Terekeden mal kaçırmak amacı ile yapılan muvazaalı işlemler çeşitli biçimlerde kendini göstermektedir. Asıl amaç bağış sureti ile terekeden mal kaçırmak olduğu halde bu işlem tapuda satış gibi gösterilmekte, veya muvazaalı olarak kendisine temlik yapılacak kişinin muris aleyhine tapulu taşınmazlarda geçersiz harici satışa dayalı olarak açılan tapu iptal ve tescil davası muris tarafından kabul edilmekte ve buna göre tapuda devir yapılmaktadır. Veya ölünceye kadar bakma akdi, takas, satış vaadi gibi görünürdeki işlemlerle muris muvazaası gerçekleştirilmektedir. İşte bu yollardan birisi de murisin başka kişilerle yaptığı sulh sözleşmesi ile terekeden mal kaçırmasıdır. O halde, murisin muvazaalı sulh sözleşmesi yaparak terekeden mal kaçırması halinde de bu iddianın incelenmesi gerekir. (Aynı doğrultuda Yargıtay Hukuk Genel Kurulunun 29.11.2006 gün 2006/1-734 E. 2006/761 K. Sayılı ilamı)

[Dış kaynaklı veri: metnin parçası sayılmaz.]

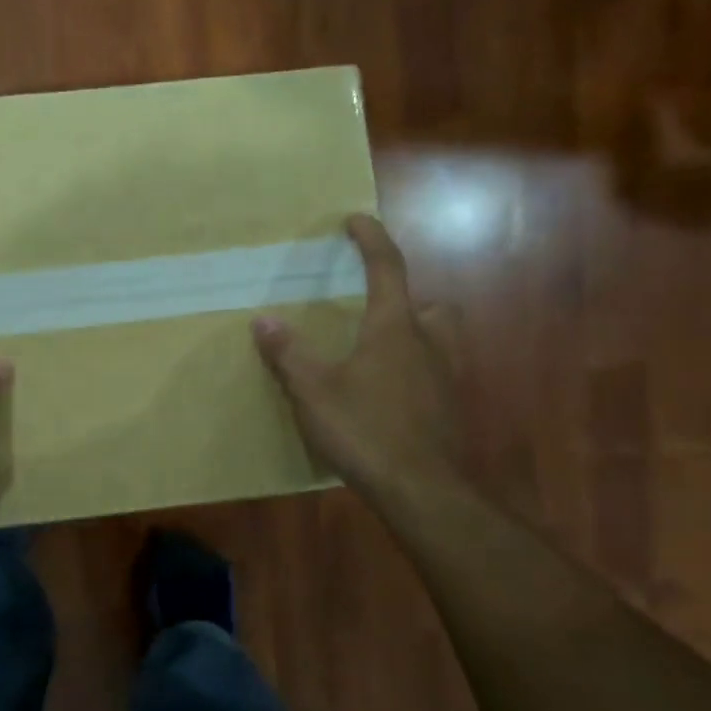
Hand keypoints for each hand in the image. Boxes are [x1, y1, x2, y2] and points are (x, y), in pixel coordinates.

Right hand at [253, 214, 459, 511]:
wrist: (422, 491)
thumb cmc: (366, 430)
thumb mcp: (313, 392)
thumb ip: (288, 354)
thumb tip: (262, 320)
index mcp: (395, 328)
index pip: (388, 268)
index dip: (371, 239)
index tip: (356, 219)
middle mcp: (428, 344)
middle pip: (430, 305)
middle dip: (406, 300)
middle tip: (374, 311)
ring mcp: (445, 379)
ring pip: (437, 342)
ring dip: (412, 337)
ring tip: (376, 355)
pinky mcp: (448, 410)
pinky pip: (433, 376)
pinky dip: (412, 374)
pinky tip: (386, 398)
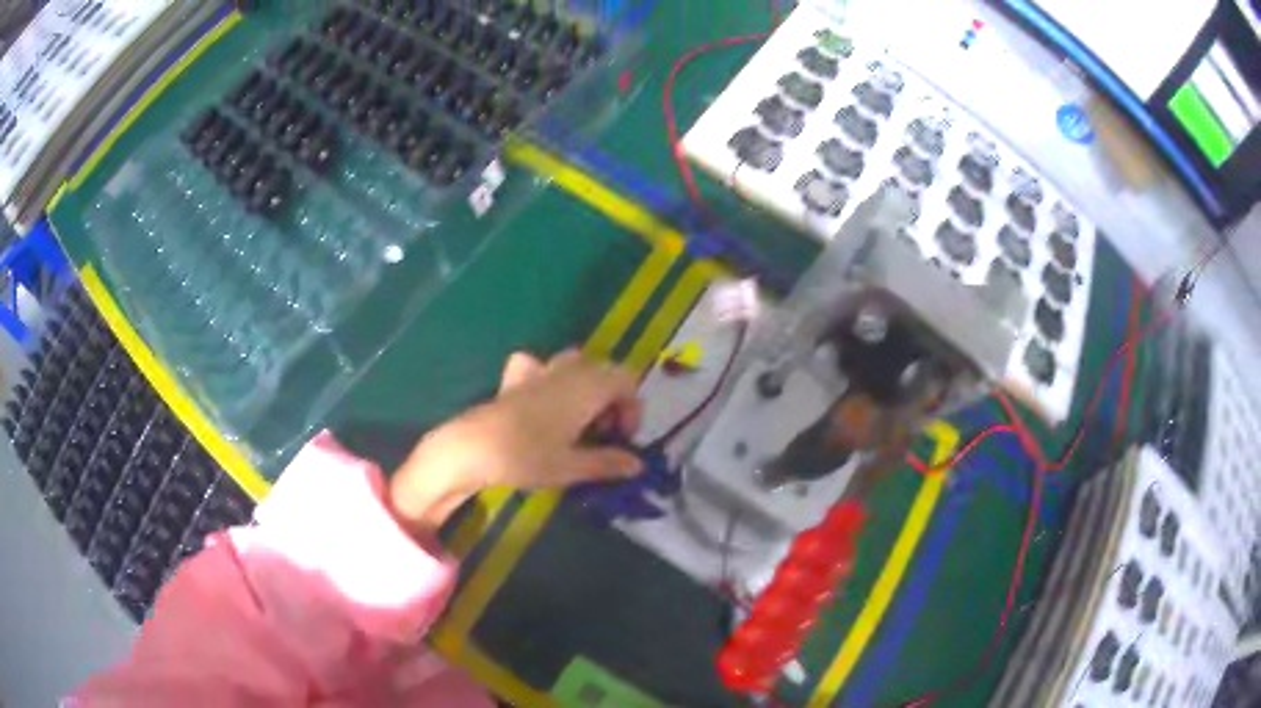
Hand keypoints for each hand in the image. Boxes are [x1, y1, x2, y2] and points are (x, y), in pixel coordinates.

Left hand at [389, 351, 643, 537]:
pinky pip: (540, 366)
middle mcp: (569, 370)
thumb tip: (637, 465)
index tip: (623, 440)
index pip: (627, 382)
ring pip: (576, 365)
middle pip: (604, 372)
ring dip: (586, 387)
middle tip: (602, 436)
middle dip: (611, 401)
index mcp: (590, 386)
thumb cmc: (529, 456)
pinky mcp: (515, 378)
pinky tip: (542, 398)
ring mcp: (540, 370)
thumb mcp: (573, 466)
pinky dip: (548, 377)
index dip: (632, 410)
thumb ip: (608, 462)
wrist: (475, 447)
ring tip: (578, 420)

Hal böyle olunca, tarafların delilleri toplanıp değerlendirilmek ve sonucuna göre bir karar vermek gerekirken davacıyı babasının yaptığı sulh anlaşması ile bağlı sayarak davanın reddine karar verilmesi doğru değildir. Davacının temyiz itirazları yerindedir. Kabulü ile HUMK."nun 428.maddesi gereğince BOZULMASINA, alınan peşin harcın temyiz edene geri verilmesine, 29.04.2008 tarihinde oyçokluğuyla karar verildi.
-KARŞI OY YAZISI-
Dava, muris muvazaası hukuksal nedenine dayalı tapu iptali-tescil isteğine ilişkindir.

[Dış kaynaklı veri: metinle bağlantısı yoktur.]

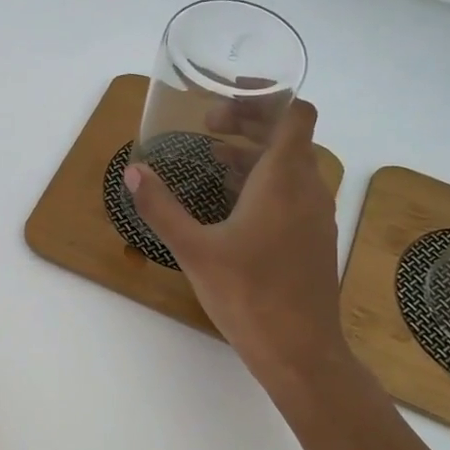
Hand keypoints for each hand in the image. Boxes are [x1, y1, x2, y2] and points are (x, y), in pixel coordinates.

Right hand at [124, 100, 351, 397]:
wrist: (300, 351)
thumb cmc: (248, 295)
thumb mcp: (194, 250)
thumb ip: (161, 208)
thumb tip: (133, 172)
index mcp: (284, 179)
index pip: (295, 113)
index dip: (264, 98)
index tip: (223, 106)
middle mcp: (309, 188)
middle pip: (289, 135)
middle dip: (249, 123)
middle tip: (207, 128)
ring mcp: (317, 215)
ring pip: (291, 165)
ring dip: (255, 154)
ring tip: (213, 163)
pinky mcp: (314, 238)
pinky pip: (294, 192)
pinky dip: (266, 183)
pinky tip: (232, 206)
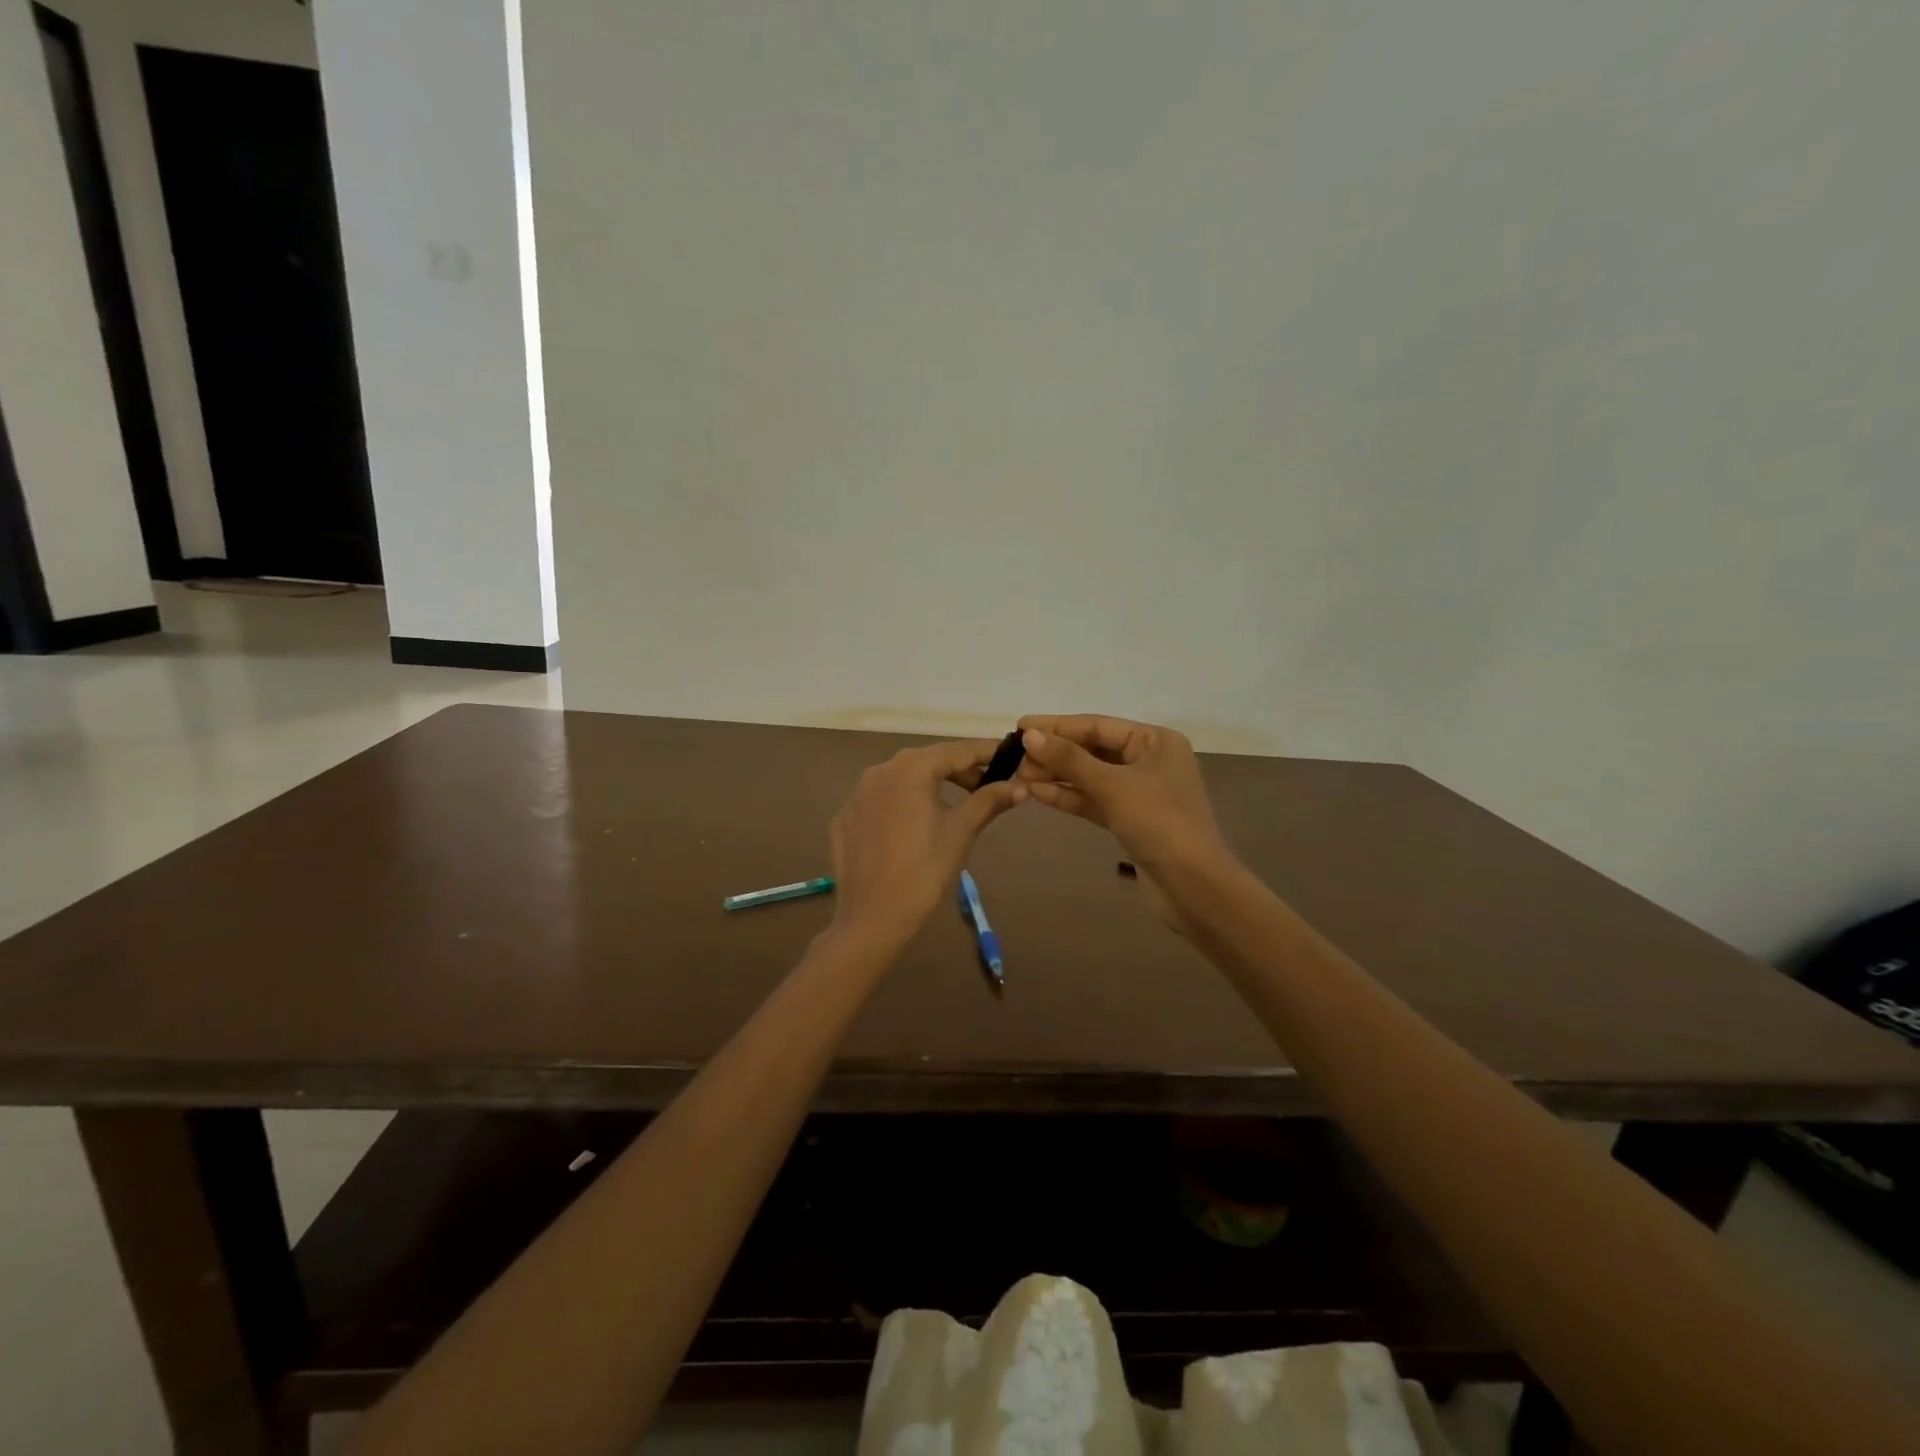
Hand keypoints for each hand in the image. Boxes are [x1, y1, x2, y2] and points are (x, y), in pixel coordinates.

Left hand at [828, 741, 1026, 948]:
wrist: (873, 918)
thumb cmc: (925, 871)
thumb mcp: (961, 831)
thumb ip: (989, 801)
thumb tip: (1021, 786)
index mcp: (910, 768)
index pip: (956, 751)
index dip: (986, 752)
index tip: (1010, 756)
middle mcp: (879, 771)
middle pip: (927, 761)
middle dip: (959, 770)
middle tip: (987, 786)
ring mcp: (856, 794)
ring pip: (902, 779)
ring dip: (930, 785)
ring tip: (954, 805)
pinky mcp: (844, 818)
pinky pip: (881, 801)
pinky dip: (903, 804)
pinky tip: (914, 827)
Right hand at [1014, 715, 1228, 875]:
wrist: (1193, 885)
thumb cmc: (1158, 823)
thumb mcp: (1111, 786)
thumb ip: (1069, 759)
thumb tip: (1029, 735)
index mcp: (1156, 741)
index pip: (1098, 725)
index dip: (1057, 725)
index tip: (1020, 725)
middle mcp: (1150, 761)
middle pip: (1093, 749)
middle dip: (1055, 753)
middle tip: (1014, 756)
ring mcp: (1141, 792)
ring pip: (1091, 777)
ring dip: (1057, 776)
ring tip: (1019, 775)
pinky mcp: (1131, 820)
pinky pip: (1095, 800)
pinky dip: (1069, 797)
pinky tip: (1038, 794)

Toplanan delillerden ve tüm dosya içeriğinden, miras bırakan H."in, çekişme konusu 298-95-193-249-147-211-197 parsel sayılı taşınmazlarını zorunlu olan davalı N.e 22.08.1991 tarihinde satış suretiyle temlik ettiği, N. taşınmazlardan bir kısmını diğer davalı Y."e devrettiği, murisin 25.05.1997 tarihinde vefatı üzerine, mirasçıları olarak oğlu H.ile kızları F. ve H."nin kaldıkları F. ve H. tarafından davalı N. aleyhine 18.09.1997 tarihinde 1997/593 esas sayılı muvazaa hukuksal nedenine dayalı tapu iptali-tescil, olmadığı taktirde tenkis istekli dava açıldığı, miras bırakan adına kayıtlı taşınmazlar bakımından da 1997/1024 esas sayılı izaleyi şuyuu davası açıldığı, bu davalar devam ederken mirasçılar H., F.-H. ile davalı N."in katılım ile noterde 15.10.1998 tarihli sulhname düzenlendiği ve muris H."den kalan tüm taşınmazların ve traktörünün taksime tabi tutulduğu, davalı N.e muris tarafından temlik edilen 298 ve 211 nolu parsellerin mirasçılardan H.ve F.e"ye verilmesinin ve davacıların davalarından feragat edeceklerinin kararlaştırıldığı, bunun üzerine 1997/593 sayılı davada sulhün tastikine karar verildiği anlaşılmaktadır.Düzenlenen sulhname ile miras bırakan H.in terekesi tasfiye edilmiş ve o tarih itibariyle mevcut mirasçılar aralarındaki uyuşmazlıkları sona erdirmişlerdir. Miras bırakanın oğlu H.tüm bu işlemlerden sonra 14.02.2006 tarihinde vefat etmiş, mirasçı olarak eşi ve 6 çocuk bırakmıştır. Davacı kök muris H."in mirasında babası H."den dolayı mirasçıdır. Babasının sona erdirdiği bir uyuşmazlık nedeniyle hak istemiyeceği, aksine düşüncenin bir uyuşmazlığın, irs ilişkisi nedeniyle nesiller boyu sürmesi ve kişilerin dava tehdidi altında yaşaması sonucunu doğuracağı kuşkusuzdur.Tüm bu nedenlerle sayın çoğunluğun bozma görüşüne iştirak edilmemiştir.Kararın onanması görüşündeyim.